Behavpy_HMM provides a wrapper function for hmmlearn multinomial model. The method extends the hmmlearn model by automatically manipulating the data into a readable format for training. Additionally, the method provides the option to randomise the initialised transmission / observable parameters to train the model several times. Each iterative model is compared to the best previous performing model with the hopes of avoiding reach a local minima during hmmlearns own internal iterative process.
As mentioned previously the HMM used here is categorical, therefore only select data that is categorically discrete. For example here we will be using activity, with not moving being one state and moving the other. These states as data must be in integer form. So this example, not moving will = 0 and moving will = 1. Follow this example if using more states, so if you have three states use the integers 0, 1, 2.
In setting up the HMM you have to specify how many hidden states your system will have and the what states can transition into one another. See below for an example.

Setting up

# the setup for .hmm_train()

# name your hidden states and observables. This is just purely for visualising the output and setting the number of hidden states!
hidden_states = ['Deep sleep', 'Light sleep', 'Light awake', 'Active awake']
observable_variables = ['inactive', 'active']

# if you believe your hidden states can only transition into specific states or there's a flow you can setup the model to train with this in mind.

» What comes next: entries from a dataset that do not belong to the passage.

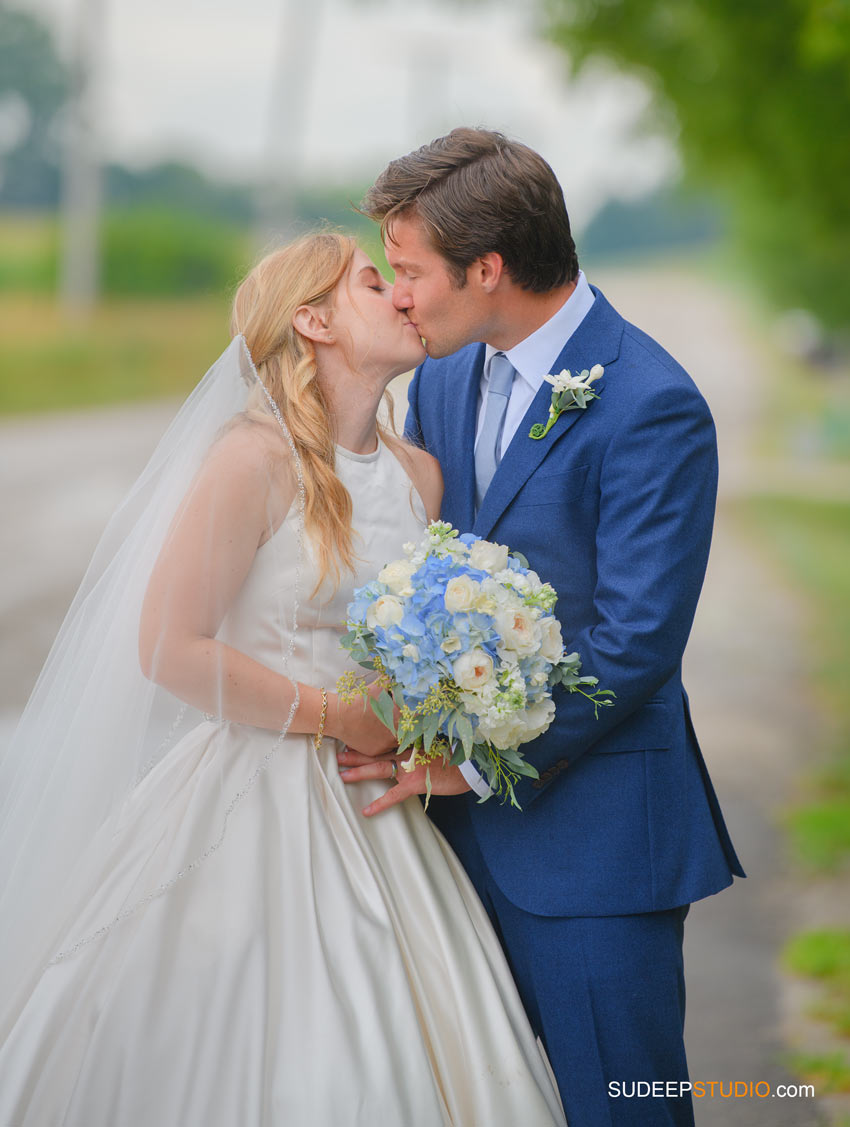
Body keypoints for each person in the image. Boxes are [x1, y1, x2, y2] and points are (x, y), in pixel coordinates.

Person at [0, 232, 566, 1126]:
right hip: (250, 790)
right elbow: (170, 645)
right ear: (313, 320)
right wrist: (340, 716)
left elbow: (409, 640)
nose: (405, 299)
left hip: (377, 801)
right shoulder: (252, 458)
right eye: (378, 283)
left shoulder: (421, 478)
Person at [338, 128, 746, 1126]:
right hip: (444, 845)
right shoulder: (440, 376)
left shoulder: (652, 403)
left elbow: (635, 640)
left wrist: (476, 763)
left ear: (487, 268)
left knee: (622, 1105)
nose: (398, 293)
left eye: (410, 270)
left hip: (594, 845)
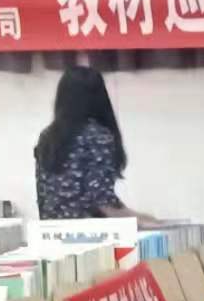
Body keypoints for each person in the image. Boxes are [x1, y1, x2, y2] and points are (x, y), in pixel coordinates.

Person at [34, 66, 154, 223]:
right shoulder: (98, 136)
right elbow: (103, 203)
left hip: (50, 232)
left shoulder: (47, 136)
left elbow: (43, 199)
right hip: (90, 233)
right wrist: (143, 221)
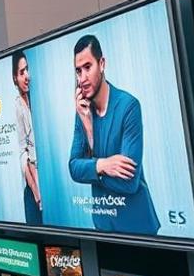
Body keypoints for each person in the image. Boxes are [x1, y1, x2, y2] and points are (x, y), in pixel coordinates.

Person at [68, 34, 160, 235]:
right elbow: (73, 168)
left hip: (137, 228)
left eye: (87, 67)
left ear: (102, 64)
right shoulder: (82, 112)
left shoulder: (128, 106)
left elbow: (128, 182)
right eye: (78, 71)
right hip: (103, 226)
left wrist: (91, 169)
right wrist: (103, 165)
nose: (82, 78)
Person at [12, 51, 43, 224]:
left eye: (27, 70)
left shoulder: (37, 99)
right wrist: (35, 191)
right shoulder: (17, 106)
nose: (26, 77)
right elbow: (22, 154)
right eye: (21, 72)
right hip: (32, 190)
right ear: (15, 78)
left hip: (43, 181)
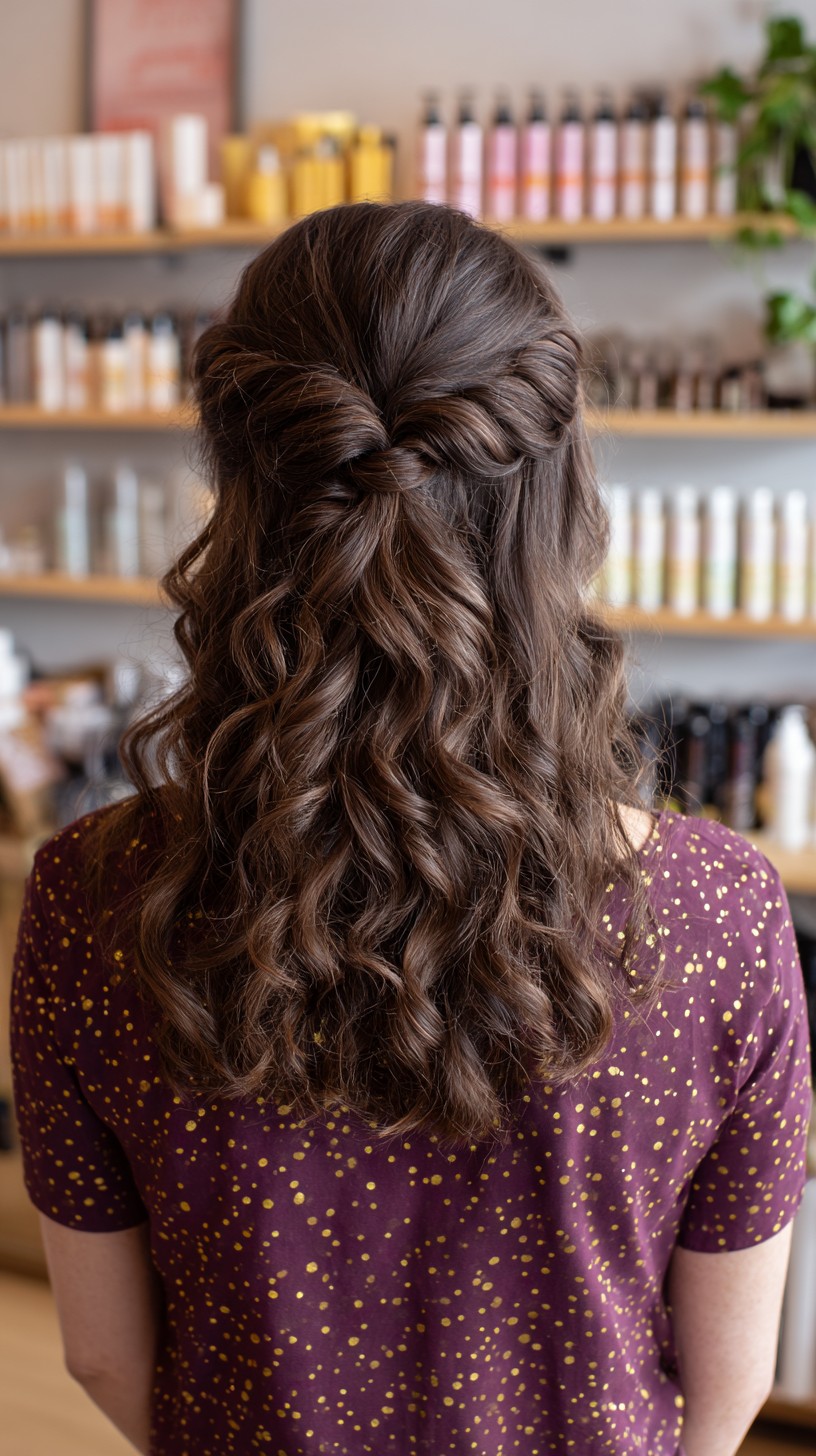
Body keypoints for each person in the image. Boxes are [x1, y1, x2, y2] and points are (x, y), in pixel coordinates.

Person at [9, 201, 813, 1456]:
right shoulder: (719, 913)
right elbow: (723, 1395)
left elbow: (107, 1356)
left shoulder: (95, 895)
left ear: (237, 485)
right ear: (554, 501)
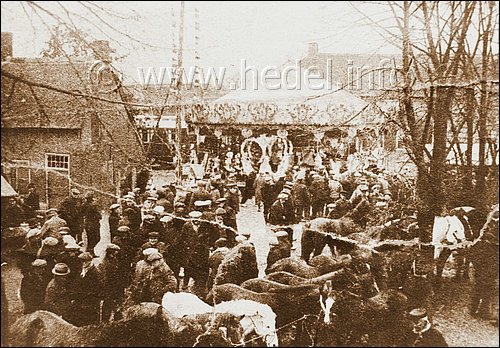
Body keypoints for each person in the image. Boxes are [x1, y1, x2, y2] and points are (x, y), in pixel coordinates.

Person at [71, 252, 103, 326]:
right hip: (81, 302)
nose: (83, 263)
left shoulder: (96, 273)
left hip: (90, 303)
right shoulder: (81, 270)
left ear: (90, 261)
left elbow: (98, 290)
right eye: (82, 261)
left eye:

Have the transitions you want to happen set as 'rand' and those that can't as 0
t_prob = np.array([['rand', 'rand', 'rand', 0.00],
                   ['rand', 'rand', 'rand', 0.00],
                   [0.00, 'rand', 'rand', 'rand'],
                   [0.00, 'rand', 'rand', 'rand']])

# Make sure your emission matrix aligns with your categories
em_prob =  np.array([[1, 0],
                     [1,0],
                     ['rand', 'rand'],
                     ['rand', 'rand']])
                     
# the shape of each array should be len(hidden_states) X len(names). E.g. 4x4 and 4x2 respectively

You can leave trans_probs and em_prob as None to have all transitions randomised before each iteration

Training

# add the above variables to the hmm_train method
# iterations is the number of loops with a new randomised parameters
# hmm_interactions is the number of loops within hmmlearn before it stops. This is superceeded by tol, with is the difference in the logliklihood score per interation within hmmlearn
# save the best performing model as a .pkl file
df.hmm_train(
        states = hidden_states, 
        observables = observable_variables, 
        var_column = 'moving', 
        trans_probs = t_prob, 
        emiss_probs = em_prob, 
        start_probs = None, 
        iterations = 10, 
        hmm_iterations = 100, 
        tol = 2, 
        t_column = 't', 
        bin_time = 60, 
        file_name = 'experiment_hmm.pkl', # replace with your own file name
        verbose = False)
# If verbose is true the logliklihood per hmm iteraition is printed to screen

Diving deeper! To find the best model the dataset will be split into a test (10%) and train (90%) datasets. Each successive model will be scored against the best on the test dataset. The best scoring model will be the final save to your file name.